There are a number of resources that can be quite useful for someone entering into arbitration or mediation. These materials can help frame problems and answer questions throughout the ADR process. Included within the materials are links to important organizations such as the U.S. Office of Personnel Management, which provides an overview of the use of ADR by federal agencies. Other materials include documents that help you determine whether a lawsuit is a better option to resolve your problems and to determine whether it is necessary to retain an attorney to assist in mediation.

Other linked articles review the basics of small claims mediation, important points of consideration relating to employment arbitration agreements, and an overview of divorce mediations. A guide to small business mediation reviews the circumstances in which small businesses may benefit from mediation rather than lawsuits, and an article on child custody mediation answers the most common questions that arise in this contentious context. Links to articles in other section help provide context and review legal options outside of the ADR system.

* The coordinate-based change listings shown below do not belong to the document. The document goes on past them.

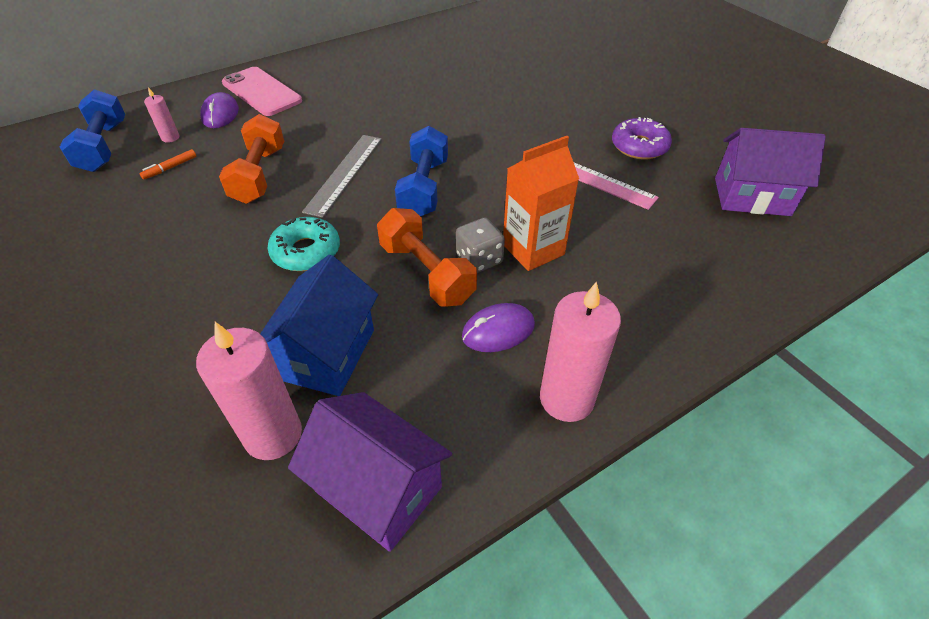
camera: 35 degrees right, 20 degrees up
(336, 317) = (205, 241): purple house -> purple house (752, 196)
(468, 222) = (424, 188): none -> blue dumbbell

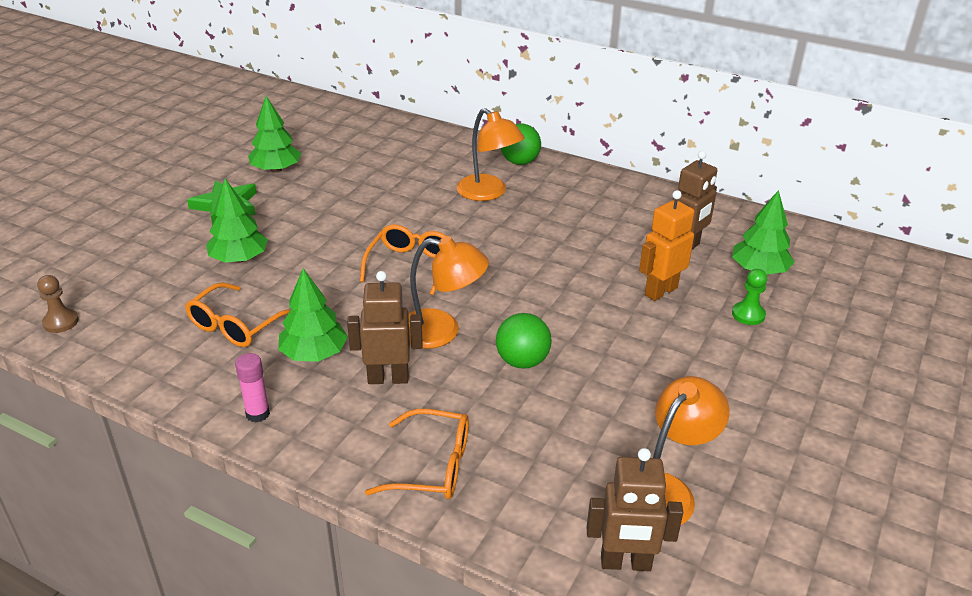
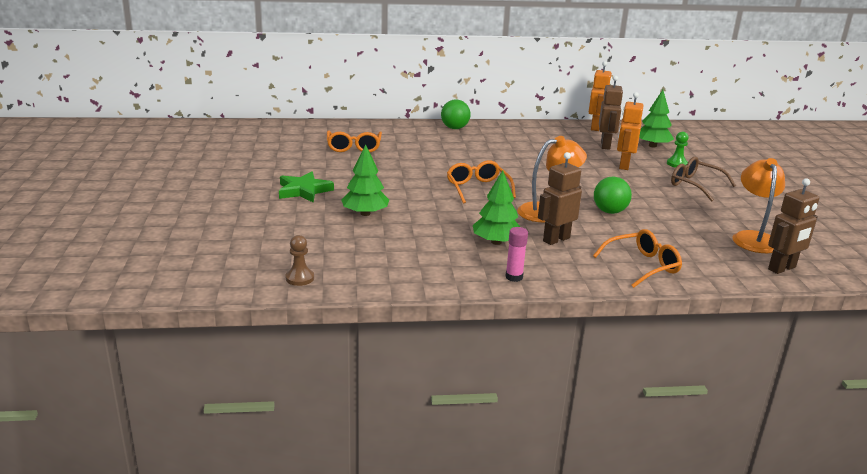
camera: 35 degrees left, 10 degrees down
(236, 325) = (424, 244): orange glasses -> orange glasses (354, 147)
(276, 169) = (304, 165): green tree -> none
(488, 193) = (462, 146): orange lamp -> none
(718, 213) = (595, 127): none -> orange robot
(719, 362) = (695, 185): none -> brown glasses

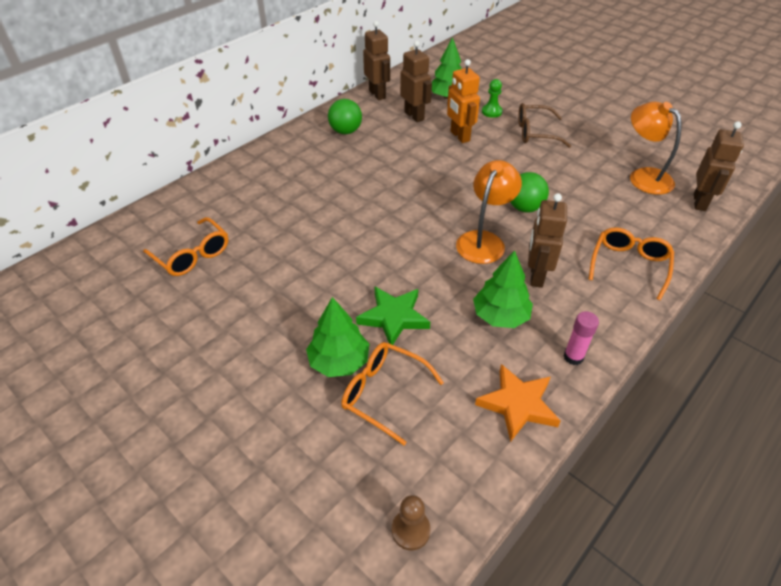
camera: 40 degrees left, 20 degrees up
(304, 190) = (227, 369): green star -> green star (393, 317)
(439, 274) = (517, 404): none -> orange star
(454, 128) = (258, 162): green ball -> green ball (345, 131)
(478, 188) = (391, 245): orange glasses -> orange glasses (384, 393)
(595, 127) = (377, 94): orange robot -> brown robot

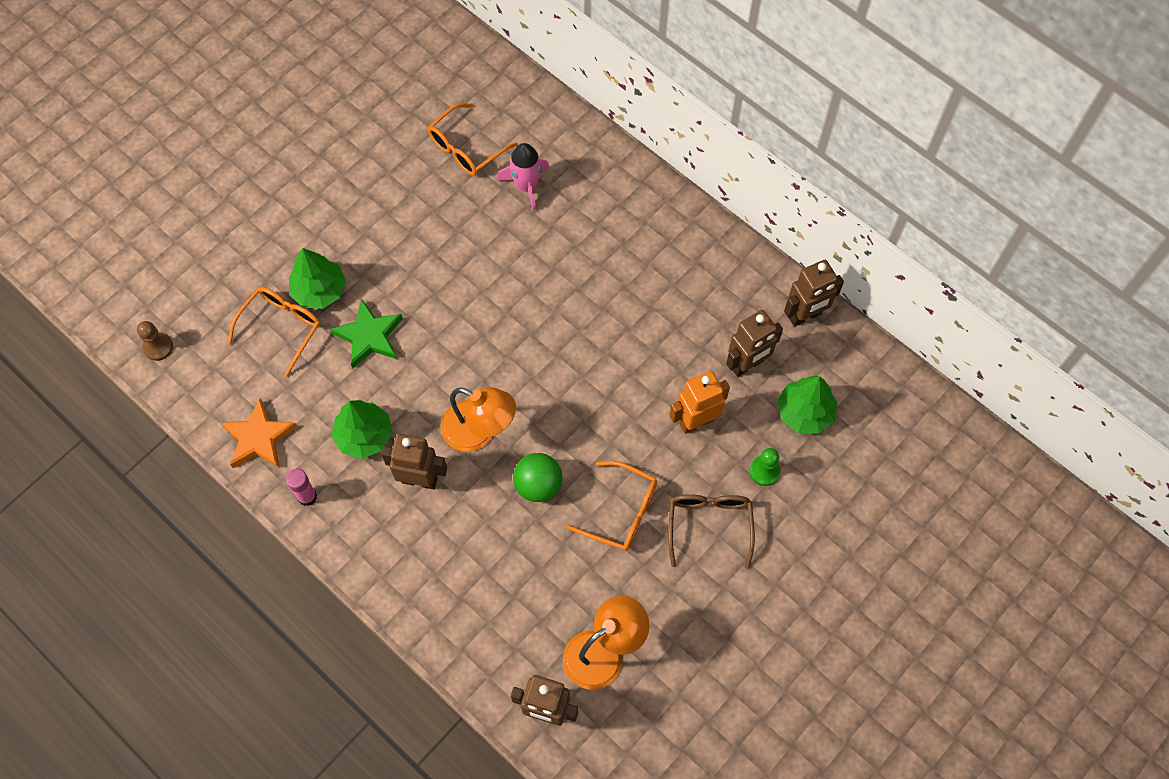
camera: 90 degrees right, 20 degrees up
(245, 216) = (527, 186): none -> pink rocket
(345, 131) = (703, 278): green ball -> none
(629, 265) = (431, 585): orange glasses -> orange glasses (621, 512)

Finally, links to external sources provide some useful information. The American Arbitration Association provides Mediator Standards of Conduct, Arbitrator Code of Ethics in Commercial Dispute, and other important documents that establish the guiding principles and policies relating to arbitration. The organization also provides resources to help prepare before filing for arbitration that can be helpful for those unfamiliar with the process.

Federal Sector Alternative Dispute Resolution

The U.S. Equal Employment Opportunity Commission provides information and resources relating to Alternative Dispute Resolution. The 1990 Administrative Dispute Resolution Act (ADRA) required federal agencies to adopt policies on ADR use. This law was reenacted as the Administrative Dispute Resolution Act of 1996 (ADR Act) and in 2000 the Equal Employment Opportunity Commission (EEOC) required all federal agencies to establish or make available ADR programs during the pre-complaint and formal stages of the EEO process. The EEOC's regulations also require agencies to make reasonable efforts to voluntarily settle EEO discrimination complaints as early as possible in the administrative process.

Our links will take you to the U.S. Equal Employment Opportunity Commission's website where these documents and many others are presented to help give a big picture of ADR in the federal context. In addition to guiding documents the organization provides its definition of alternative dispute resolution, their reasons for feeling that ADR is beneficial, and an overview of how ADR works under the revised regulations. In addition to the basic information necessary to understand EDR there are links to many federal government programs and private organizations and their own resources to assist those pursuing alternative dispute resolution.